ペットをめぐる法律について
茅ヶ崎は海も近く、ワンちゃんを飼っておられる家庭も多いですよね
飼い主としてはもちろん、自分の飼い犬や飼い猫が他人に迷惑をかけることなど望んいないのですが、
万一、飼い犬や飼い猫が他人に怪我をさせてしまった場合、司法の世界ではどのように判断されるのでしょうか。
民法では、原則として飼い主(又は管理者)が責任を負うけれども、動物の飼育等について、相当の注意義務を尽くしていた、といえる場合には責任を免れる、と定められています(民法718条)。
ここで注意しなければならないのが、相当の注意義務を尽くしたことを、動物の飼い主側で立証しなければならない、ということです
一般に、他人の権利や利益を侵害した場合に負う損害賠償責任においては、賠償請求する方、つまりケガなどをさせられた方が、相手に過失があったことを立証しなければなりません。しかし、動物の飼い主の場合、飼い主側が「相当の注意を尽くしていた」ことを立証しなければならないのです。
そして、実際の裁判では、飼い主側が「相当の注意義務を尽くしていた」と認められるのは非常に難しく、無過失責任に近い、とも言われています
例えば、犬が飼い主を振り切って他人に飛びつき、転ばせ、ケガをさせてしまったような場合、「首輪も付けていましたが、突然のことで押さえきれませんでした。不可抗力です」と主張したところで「相当の注意義務を尽くしていた」とは認められない、というわけです。
ただし、だからといって、相手の請求する金額全てを支払わなければならない、ということにはなりません。
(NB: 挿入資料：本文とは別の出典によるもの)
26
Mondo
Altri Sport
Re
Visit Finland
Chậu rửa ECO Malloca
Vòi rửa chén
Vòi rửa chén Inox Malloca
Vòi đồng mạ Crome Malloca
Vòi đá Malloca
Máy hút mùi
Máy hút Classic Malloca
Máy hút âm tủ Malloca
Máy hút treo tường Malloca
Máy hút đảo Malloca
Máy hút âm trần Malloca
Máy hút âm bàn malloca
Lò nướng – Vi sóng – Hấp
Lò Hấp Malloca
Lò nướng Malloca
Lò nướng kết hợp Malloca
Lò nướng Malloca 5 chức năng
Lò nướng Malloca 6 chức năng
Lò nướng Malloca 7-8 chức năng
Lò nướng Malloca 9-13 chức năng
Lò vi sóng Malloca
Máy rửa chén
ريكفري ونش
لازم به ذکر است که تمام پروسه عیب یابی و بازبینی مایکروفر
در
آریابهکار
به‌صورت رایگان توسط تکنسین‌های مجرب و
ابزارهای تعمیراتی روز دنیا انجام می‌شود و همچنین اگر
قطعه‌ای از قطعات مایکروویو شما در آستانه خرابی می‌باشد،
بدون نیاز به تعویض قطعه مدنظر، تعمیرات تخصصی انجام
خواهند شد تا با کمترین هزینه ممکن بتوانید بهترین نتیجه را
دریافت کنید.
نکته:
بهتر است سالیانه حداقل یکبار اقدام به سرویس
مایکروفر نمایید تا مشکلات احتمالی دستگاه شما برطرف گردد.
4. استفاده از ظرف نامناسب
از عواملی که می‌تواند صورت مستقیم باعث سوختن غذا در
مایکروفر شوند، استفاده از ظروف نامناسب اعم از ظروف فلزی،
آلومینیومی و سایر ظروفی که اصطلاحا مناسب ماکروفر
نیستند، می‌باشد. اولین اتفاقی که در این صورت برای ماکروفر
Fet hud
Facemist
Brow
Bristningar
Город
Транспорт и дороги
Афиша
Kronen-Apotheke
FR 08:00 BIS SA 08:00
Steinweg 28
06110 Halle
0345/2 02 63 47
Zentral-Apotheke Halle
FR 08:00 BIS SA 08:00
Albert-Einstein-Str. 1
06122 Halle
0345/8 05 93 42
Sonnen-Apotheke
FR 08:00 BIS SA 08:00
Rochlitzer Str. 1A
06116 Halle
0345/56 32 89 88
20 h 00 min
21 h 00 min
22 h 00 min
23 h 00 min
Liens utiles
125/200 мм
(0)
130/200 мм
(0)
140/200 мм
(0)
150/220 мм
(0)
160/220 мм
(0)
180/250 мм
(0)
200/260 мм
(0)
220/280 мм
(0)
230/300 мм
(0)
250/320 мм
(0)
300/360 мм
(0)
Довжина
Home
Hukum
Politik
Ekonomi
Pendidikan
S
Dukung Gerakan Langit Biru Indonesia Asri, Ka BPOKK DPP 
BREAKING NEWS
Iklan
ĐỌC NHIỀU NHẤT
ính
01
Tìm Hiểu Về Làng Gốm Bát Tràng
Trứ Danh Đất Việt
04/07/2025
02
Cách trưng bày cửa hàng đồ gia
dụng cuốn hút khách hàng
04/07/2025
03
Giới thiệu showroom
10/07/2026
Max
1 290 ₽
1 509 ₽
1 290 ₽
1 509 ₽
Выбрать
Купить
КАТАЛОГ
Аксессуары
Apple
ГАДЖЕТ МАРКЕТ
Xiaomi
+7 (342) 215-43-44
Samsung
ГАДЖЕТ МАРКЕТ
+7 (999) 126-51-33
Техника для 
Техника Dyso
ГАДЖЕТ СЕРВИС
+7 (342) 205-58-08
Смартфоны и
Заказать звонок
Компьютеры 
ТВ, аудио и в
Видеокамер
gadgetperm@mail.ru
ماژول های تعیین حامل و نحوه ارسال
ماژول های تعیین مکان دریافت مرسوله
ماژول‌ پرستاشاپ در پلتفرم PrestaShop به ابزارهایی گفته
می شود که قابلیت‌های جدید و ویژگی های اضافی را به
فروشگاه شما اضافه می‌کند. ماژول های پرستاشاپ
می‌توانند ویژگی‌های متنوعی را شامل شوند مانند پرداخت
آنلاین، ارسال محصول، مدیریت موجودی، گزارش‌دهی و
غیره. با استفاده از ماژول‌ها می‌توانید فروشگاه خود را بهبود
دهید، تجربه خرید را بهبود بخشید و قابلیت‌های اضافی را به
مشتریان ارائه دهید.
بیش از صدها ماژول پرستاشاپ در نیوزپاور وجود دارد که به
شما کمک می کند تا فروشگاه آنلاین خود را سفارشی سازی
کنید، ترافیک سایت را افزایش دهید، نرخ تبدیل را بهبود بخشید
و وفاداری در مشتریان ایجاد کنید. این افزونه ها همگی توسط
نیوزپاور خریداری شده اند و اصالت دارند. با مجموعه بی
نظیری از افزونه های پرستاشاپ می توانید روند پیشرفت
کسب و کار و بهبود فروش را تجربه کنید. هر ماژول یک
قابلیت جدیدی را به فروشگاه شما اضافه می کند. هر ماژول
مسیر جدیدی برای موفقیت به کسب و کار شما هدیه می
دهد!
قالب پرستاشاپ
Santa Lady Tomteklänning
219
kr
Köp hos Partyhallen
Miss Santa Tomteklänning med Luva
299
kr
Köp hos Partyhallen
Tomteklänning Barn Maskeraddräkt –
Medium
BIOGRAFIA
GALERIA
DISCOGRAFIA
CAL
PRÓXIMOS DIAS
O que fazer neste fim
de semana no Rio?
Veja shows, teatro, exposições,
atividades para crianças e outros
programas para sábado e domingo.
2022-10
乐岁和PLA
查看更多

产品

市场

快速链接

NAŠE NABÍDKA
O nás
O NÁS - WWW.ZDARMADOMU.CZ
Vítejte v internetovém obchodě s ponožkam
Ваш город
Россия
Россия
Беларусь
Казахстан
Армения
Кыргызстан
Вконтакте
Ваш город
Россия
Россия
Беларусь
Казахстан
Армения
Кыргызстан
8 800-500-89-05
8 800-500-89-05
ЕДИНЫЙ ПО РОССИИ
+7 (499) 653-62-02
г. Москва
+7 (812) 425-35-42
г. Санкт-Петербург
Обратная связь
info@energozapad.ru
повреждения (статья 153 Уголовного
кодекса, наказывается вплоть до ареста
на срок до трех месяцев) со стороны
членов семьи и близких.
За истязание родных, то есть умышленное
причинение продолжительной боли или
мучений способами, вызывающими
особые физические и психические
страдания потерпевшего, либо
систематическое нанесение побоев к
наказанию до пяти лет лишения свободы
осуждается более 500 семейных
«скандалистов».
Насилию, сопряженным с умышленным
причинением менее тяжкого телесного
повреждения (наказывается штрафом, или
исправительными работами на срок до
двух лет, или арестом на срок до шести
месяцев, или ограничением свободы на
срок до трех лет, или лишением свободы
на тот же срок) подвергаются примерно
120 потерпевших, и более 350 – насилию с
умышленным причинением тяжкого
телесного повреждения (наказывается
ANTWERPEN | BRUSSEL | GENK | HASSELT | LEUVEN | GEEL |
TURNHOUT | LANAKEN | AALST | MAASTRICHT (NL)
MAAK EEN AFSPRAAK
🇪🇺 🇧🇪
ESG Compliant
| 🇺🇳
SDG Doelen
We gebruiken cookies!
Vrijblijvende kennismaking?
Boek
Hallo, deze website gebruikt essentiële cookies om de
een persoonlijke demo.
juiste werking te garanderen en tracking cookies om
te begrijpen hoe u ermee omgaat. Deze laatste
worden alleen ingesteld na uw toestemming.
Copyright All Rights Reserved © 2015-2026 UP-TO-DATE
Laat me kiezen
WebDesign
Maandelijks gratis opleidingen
相手が法外な請求をしたとしても、法律的に認められる範囲は限定されています。
また、損害の発生について相手にも要因がある場合、「過失相殺」(民法722条2項)の考え方に基づき、減額されます。例えば、相手の過失(犬を挑発した等)や相手の身体的特徴が加わって怪我に至った場合などは、その寄与度の割合(2割、4割など)が認定され、その分全体の損害額から減額されます。